Daniel Todaro, managing director of field marketing agency Gekko, on the future of the high street and why so many big retail brands get it wrong
So, HMV has been handed a dramatic lifeline by Canadian restructuring firm Hilco. Along with potential support from no end of major labels (Universal Music, Warner Music, Sony, 20th Century Fox, Universal Studios, Warner Brothers) all seemingly willing to club together, there may just be a light at the end of the tunnel for the embattled retailer.
However, while we allow ourselves to be swept up in the sentiment and nostalgia around HMV and the subsequent delight at this proposed rescue package. We can’t ignore the events that led us to this point, nor the fellow high-street retailers that seemingly will not be as lucky to find their white-knight investor.
With Comet, Jessops and Blockbuster also calling it a day, we can’t lose sight of the fact that some serious errors in management led to the dark days the retail sector is currently experiencing.
How did these brands get it so wrong?
Once upon a time, HMV had a culture of cool. No place more so than the flagship Oxford Street store in London, to which a visit provided a sense of wonderment unrivaled on the high street – a unique haven of entertainment.
The browsing experience was an event in itself: a destination shopping trip for the whole family. Like the best in-store experiences, it could be legitimately considered a reward or a special treat (if the kids had been good, of course).
But cool is fleeting, particularly with management so out of touch with consumers. What’s particularly frustrating is that HMV offered consumers the opportunity to engage with enthusiastic staff that were passionate about what they sold.
They were authorities on music, film, gaming and tech, helping consumers make informed purchasing decisions. Instead, in what was probably the most symbolic epitome of HMV’s problems, management banned long hair and tattoos and told staff to smarten up. What better way to suck the personality and character out of your brand advocates on the shop floor, and the store as a whole.

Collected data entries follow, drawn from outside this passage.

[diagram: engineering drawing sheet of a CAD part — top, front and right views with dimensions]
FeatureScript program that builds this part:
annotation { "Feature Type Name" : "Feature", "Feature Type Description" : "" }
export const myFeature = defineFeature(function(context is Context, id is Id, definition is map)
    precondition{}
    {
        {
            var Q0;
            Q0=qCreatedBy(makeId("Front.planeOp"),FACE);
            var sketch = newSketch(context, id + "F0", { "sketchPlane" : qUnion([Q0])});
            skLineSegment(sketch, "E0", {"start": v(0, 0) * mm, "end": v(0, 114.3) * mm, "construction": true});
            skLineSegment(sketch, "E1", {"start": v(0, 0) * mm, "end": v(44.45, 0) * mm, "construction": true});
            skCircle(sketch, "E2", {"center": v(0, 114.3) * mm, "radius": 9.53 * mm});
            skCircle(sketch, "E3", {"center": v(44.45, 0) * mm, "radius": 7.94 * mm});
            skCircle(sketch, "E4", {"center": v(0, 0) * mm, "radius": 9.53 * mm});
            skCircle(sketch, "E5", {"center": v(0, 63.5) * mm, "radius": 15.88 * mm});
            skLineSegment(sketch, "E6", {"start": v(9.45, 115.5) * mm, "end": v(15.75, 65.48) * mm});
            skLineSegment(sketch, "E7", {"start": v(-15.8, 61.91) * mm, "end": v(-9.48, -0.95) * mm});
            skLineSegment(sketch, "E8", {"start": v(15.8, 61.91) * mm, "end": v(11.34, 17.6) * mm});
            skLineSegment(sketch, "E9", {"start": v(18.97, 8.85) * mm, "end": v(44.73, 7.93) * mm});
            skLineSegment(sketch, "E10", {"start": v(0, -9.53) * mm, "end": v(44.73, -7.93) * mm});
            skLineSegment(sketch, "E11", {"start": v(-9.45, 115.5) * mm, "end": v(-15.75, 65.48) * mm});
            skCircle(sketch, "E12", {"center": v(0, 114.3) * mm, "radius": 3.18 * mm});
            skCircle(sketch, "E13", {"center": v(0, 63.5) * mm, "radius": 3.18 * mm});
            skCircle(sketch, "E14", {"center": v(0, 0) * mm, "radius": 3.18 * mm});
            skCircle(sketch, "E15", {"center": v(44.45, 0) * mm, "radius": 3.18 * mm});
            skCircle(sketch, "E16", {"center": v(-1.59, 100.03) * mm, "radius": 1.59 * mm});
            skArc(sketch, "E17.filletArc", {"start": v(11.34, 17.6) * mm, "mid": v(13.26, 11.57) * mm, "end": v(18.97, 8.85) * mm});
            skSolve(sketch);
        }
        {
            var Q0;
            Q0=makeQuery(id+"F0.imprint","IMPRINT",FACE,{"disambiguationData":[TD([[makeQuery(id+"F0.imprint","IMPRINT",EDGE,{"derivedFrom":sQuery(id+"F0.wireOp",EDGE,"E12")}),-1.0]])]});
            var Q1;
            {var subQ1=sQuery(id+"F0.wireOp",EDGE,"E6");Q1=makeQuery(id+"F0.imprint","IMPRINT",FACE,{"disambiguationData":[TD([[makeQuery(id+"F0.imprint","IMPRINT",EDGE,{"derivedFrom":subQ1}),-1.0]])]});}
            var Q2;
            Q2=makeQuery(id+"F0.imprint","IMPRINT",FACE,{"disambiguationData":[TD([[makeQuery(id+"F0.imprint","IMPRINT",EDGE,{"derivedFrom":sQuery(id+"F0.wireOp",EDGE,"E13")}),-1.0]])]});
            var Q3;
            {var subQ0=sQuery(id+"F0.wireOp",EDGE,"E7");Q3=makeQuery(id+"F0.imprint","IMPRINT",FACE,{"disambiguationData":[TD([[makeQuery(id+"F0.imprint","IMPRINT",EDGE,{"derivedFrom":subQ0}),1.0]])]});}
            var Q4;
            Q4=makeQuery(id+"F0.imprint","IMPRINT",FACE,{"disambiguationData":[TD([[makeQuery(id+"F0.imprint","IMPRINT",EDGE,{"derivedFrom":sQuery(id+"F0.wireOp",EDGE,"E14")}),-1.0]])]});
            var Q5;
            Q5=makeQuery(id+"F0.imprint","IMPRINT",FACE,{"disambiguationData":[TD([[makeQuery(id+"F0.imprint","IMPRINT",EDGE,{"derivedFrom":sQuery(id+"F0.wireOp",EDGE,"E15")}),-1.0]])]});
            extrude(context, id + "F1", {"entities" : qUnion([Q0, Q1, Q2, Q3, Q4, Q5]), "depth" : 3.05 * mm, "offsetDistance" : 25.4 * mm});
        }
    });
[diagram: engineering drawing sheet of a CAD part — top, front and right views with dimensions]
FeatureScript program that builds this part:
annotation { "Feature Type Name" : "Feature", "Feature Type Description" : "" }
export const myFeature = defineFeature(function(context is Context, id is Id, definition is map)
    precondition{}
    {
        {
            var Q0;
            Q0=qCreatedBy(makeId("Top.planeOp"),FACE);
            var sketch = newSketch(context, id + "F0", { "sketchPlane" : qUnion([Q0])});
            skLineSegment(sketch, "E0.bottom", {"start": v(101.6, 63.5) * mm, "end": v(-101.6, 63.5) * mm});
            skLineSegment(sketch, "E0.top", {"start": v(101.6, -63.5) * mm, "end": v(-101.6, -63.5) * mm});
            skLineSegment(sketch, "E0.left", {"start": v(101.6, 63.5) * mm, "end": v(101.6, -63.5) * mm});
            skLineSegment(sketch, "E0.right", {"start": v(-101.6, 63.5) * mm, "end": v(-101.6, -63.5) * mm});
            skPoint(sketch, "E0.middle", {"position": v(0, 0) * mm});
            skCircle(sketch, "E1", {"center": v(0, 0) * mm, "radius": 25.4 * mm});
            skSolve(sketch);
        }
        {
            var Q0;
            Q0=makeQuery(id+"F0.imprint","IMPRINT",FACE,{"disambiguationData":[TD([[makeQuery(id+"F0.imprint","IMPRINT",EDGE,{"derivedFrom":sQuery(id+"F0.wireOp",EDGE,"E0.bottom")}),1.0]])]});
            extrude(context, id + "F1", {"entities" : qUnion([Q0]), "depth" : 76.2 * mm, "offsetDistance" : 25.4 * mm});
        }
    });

Retail is a journey, one that must engage the consumer with above-the-line marketing and through to the shop floor experience. What many of these failed brands (perhaps Blockbuster aside) did not recognise is that with so much choice from competitors across the retail spectrum and online, they did not connect a desirable product offering with a unique customer experience that made people want to keep going back.
If HMV is to make the most of its ‘second chance’, it has to start with people. It’s time to remove heads from the sand, and work on getting that ‘cool’ back. I find it incredible, still, how the vast majority of high-street retailers are too afraid to give their in-store staff just a bit of freedom to go out and express themselves a bit on the shop floor. HMV has a great platform to re-launch from, it just simply cannot revert back to its vanilla retail proposition.
The onus isn’t just on HMV, however. We all have a role to play in restoring the brand to its former glory. Not just for HMV, but for high-street retailing in general.
It’s all well and good lamenting these retailers’ entering administration, but I imagine many of us are guilty of taking the easy option and bowing to the global mass-merchant online retailers far too often.
As a nation of shoppers, in the UK we’re blessed with choice, choice to purchase from a specialist focused on a specific category. If we don’t make the most of that opportunity, it’ll be gone before we know it.
In austere times, we do want value, but just be careful what you wish for. Bigger isn’t always better, and the possibility of shopping solely through mass merchants will lead to less choice within a category, less expertise and less fun.
Nothing can replace the in-store experience, whether it be a local butcher, the Sunday market or even a multinational entertainment retailer. The speed and accessibility of etail is great, but a world where only shopping is entirely confined to online?